Era una noche en la que ella había anulado una cita con Richard ante la remota posibilidad de que viniera Carol. Carol no había ido y, en cambio, había aparecido Richard. Ahora a las once y cinco, en la gran cafetería de paredes rosas que había en la avenida Lexington, ella estaba a punto de empezar a hablar del tema, pero Richard se le había adelantado.
—Me gusta estar con ella, hablar con ella. Siento apego hacia alguien con quien puedo hablar.
Las frases de una carta que le había escrito a Carol sin llegar a enviársela volvieron a su mente para contestar a Richard. “Siento que estoy en un desierto con las manos extendidas y tú estás lloviendo sobre mí.”
“(…) Te quiero” —dijo Carol.
Therese abrió los ojos pero no levantó la vista.
—Sé que tú no sientes lo mismo por mí, Therese. ¿Verdad?

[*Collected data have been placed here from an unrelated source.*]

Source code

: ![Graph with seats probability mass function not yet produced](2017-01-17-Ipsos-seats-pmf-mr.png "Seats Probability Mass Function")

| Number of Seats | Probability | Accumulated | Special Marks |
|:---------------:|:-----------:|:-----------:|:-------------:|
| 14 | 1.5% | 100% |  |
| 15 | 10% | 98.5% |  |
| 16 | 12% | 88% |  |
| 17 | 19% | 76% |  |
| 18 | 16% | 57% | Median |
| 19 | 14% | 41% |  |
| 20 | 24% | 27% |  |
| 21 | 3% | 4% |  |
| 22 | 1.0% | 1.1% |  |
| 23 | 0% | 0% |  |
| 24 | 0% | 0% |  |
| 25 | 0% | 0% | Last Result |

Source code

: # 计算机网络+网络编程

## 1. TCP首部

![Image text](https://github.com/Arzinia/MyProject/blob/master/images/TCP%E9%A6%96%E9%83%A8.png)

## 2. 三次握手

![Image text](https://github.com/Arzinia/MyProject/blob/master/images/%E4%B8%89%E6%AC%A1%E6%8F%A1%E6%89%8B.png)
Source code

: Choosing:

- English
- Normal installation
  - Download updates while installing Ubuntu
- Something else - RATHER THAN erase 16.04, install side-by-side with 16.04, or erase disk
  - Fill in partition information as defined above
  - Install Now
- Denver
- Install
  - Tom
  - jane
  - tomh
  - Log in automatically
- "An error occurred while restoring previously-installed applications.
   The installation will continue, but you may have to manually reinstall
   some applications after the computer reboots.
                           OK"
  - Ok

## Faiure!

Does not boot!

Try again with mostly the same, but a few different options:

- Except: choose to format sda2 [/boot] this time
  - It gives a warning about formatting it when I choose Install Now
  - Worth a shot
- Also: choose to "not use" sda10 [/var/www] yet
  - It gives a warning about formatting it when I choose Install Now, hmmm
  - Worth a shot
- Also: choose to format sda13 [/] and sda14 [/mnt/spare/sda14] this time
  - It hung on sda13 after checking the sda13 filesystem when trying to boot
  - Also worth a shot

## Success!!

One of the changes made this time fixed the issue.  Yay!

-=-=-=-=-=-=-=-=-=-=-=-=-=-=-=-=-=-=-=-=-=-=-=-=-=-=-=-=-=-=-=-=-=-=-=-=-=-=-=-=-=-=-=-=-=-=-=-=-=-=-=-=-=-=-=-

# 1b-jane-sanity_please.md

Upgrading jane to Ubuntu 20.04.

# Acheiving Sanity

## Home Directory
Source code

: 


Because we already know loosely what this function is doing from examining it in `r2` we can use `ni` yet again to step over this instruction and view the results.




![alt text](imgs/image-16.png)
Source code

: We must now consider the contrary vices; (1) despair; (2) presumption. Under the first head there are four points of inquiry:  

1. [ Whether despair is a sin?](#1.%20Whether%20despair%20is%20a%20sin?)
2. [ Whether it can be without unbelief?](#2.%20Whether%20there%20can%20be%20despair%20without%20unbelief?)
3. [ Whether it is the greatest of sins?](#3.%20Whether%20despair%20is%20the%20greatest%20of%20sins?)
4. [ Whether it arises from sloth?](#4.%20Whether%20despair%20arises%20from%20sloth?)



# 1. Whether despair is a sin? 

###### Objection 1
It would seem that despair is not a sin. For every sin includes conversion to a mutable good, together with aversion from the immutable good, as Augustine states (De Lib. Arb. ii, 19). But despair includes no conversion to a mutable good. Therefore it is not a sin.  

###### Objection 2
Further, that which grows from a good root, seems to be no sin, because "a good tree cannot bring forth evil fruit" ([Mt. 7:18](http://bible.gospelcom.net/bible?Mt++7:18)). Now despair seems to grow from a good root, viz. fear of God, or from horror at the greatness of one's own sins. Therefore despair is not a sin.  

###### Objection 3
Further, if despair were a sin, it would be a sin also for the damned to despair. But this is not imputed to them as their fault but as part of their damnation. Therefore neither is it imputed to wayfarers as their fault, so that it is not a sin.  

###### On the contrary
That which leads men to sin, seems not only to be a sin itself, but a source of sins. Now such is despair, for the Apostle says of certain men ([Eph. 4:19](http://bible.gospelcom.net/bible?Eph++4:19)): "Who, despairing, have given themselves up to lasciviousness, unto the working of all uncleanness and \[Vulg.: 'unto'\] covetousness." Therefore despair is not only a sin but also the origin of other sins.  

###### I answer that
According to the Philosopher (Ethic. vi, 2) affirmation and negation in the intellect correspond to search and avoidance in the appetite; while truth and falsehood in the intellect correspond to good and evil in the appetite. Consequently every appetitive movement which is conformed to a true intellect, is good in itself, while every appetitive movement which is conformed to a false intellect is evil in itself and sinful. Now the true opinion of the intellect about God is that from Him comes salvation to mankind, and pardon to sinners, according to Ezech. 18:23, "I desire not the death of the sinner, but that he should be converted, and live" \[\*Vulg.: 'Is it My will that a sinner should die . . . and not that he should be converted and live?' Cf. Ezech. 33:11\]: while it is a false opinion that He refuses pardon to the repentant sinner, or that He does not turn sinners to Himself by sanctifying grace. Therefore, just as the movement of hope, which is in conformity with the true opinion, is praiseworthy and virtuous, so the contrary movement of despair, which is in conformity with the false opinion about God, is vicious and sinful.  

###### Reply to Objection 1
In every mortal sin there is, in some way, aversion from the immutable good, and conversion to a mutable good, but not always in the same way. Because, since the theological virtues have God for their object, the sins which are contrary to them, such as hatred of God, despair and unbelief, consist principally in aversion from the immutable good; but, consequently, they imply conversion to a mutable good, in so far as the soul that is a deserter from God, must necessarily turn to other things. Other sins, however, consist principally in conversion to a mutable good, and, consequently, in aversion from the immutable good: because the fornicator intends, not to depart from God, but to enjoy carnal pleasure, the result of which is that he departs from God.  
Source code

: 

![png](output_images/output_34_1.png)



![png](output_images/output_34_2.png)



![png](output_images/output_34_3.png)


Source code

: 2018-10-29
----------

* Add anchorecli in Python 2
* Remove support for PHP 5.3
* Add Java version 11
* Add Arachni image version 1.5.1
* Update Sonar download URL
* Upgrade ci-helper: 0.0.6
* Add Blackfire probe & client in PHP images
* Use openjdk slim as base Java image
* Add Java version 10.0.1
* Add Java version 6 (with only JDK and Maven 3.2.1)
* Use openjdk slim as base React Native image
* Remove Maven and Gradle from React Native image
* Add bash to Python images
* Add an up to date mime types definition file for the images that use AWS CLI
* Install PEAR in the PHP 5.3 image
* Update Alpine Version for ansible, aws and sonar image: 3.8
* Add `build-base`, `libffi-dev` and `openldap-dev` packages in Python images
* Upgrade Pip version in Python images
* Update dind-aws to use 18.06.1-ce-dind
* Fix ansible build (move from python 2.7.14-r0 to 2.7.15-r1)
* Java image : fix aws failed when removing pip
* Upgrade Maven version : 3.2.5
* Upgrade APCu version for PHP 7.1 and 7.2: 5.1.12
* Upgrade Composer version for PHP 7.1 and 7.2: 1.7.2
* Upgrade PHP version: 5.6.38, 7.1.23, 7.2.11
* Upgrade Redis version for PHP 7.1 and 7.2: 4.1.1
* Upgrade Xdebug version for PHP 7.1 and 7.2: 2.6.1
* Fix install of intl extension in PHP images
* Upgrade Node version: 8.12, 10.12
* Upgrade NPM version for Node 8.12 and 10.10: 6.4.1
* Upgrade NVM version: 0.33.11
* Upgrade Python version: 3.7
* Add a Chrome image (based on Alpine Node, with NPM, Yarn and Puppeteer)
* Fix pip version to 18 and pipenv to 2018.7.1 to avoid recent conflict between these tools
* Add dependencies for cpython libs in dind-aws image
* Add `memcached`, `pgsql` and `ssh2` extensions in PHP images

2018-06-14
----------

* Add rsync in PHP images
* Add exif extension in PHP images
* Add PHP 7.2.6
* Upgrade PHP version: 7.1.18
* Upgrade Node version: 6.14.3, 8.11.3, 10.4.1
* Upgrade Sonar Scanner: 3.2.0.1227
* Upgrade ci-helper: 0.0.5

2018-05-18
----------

Therese sintió el impulso de negarlo, pero ¿podía? No sentía lo mismo.
—No lo sé, Carol.
—Es lo mismo. —Su tono era suave, expectante, esperando una afirmación o una negación.
Therese miró fijamente los triángulos de pan tostado que había en un plato, entre ellas. Pensó en Rindy. Había aplazado el momento de hablar de ella.
—¿Has visto a Rindy?
Carol suspiró. Therese vio cómo su mano se retiraba de la palmatoria.
—Sí, el domingo pasado la vi una hora o algo así. Me parece que puede venir a visitarme un par de tardes al año. De Pascuas a Ramos. He perdido totalmente.
—Creí que habías dicho unas cuantas semanas al año.
—Bueno, es que hubo algo más en privado entre Harge y yo. Me negué a hacer el montón de promesas que él me pedía y la familia también se metió por medio. Me negué a vivir según una lista de estúpidas promesas que ellos habían confeccionado. Parecía una lista de delitos menores. Aunque eso significara que me iban a apartar de Rindy como si yo fuera un ogro. Y así ha sido. Harge les contó a los abogados todo, todo lo que aún no sabían.”
“(…)Se quedó en el umbral, mirando por encima de la gente, hacia las mesas del salón donde sonaba un piano. La luz no era muy intensa y al principio no la vio, semioculta en la sombra, contra la pared más lejana, de frente a ella. Carol tampoco la vio. Había un hombre sentado frente a ella y Therese no sabía quién era. Carol se echó el pelo hacia atrás. Therese sonrió: aquel gesto era Carol. Era la Carol que siempre había amado y a la que siempre amaría. Oh, y ahora de una manera distinta, porque ella era distinta. Era como volver a conocerla, aunque seguía siendo Carol y nadie más. Sería Carol en miles de ciudades y en miles de casas, en países extranjeros a los que irían juntas, y lo sería en el cielo y en el infierno. Therese esperó. Después, cuando estaba a punto de avanzar hacia ella, Carol la vio. Pareció contemplarla incrédula un instante, mientras Therese observaba cómo crecía su leve sonrisa antes de que su brazo se levantara, de repente, y su mano hiciera un rápido y ansioso saludo que Therese nunca había visto. Therese avanzó hacia ella.”
PATRICIA HIGHSMITH “Carol”, 1951
Que bien expresado el camino hacia otro.
Aún no he visto la película pero ya me apetece verla solo por los comentarios sobre la palabra y el amor, muy sutiles.